In fact, I’m considered somewhat of an outcast in today’s society. When you think about it, I guess this all does kind of sound like a metaphor, doesn’t it? Sorry…

 At present I’m standing in a queue of zombies outside a truck sat on its axles. Inside are a number of humanoid morsels crying and praying for mercy. There’s a kid who looks like he’s relishing it all and there’s a middle aged man dumb with fright. How has it come to this? My future seemed so bright you know? These days the sound of someone cracking their teeth over a rod of bone pleases me.

 So low is my stock these days that even my girlfriend Deborah has left me for a superior specimen curiously nicknamed “Skull Smasher Zombie” by his living dead compatriots.
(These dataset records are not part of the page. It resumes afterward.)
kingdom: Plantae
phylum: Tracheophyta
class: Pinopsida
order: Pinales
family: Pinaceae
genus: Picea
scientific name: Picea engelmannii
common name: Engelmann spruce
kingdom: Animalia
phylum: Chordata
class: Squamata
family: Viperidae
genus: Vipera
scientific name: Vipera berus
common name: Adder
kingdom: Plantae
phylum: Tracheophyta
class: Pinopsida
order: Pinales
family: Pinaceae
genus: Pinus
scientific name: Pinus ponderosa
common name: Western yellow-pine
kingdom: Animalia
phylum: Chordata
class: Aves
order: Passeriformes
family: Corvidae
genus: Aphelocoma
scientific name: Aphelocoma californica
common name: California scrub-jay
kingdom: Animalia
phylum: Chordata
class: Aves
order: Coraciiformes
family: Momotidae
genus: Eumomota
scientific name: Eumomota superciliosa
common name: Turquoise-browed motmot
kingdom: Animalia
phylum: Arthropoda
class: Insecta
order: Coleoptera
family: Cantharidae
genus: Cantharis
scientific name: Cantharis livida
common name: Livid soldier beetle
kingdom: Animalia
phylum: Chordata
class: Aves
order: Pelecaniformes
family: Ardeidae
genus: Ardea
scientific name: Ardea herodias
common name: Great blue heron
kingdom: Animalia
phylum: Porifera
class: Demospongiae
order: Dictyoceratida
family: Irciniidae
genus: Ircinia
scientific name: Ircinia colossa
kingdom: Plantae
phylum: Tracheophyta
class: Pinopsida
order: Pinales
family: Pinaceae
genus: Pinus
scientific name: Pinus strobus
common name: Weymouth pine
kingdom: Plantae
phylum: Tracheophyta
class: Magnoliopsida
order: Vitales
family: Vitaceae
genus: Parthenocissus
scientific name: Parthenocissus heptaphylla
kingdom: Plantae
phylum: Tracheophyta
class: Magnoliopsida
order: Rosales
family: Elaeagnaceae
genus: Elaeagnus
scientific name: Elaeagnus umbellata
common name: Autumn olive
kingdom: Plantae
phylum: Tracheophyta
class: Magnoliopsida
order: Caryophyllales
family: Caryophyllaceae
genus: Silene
They’re inseparable.



It’s disgusting.



My mother continues to smear her reflection with windolyne.



My father continues to eat with his mouth open.



My girlfriend continues to be a bitch.



 To think, if I hadn’t caught them both eating each other I’d have been none the wiser. Yes, these are changed times. If you have a single functioning particle in your juicy, delicious brain then prepare for a life of isolation and constant ridicule. This damn metaphor seems to be surfacing at an uncanny rate.



Metaphor…bubbling up…foaming around me…a-a-n-n-d-d… there it is.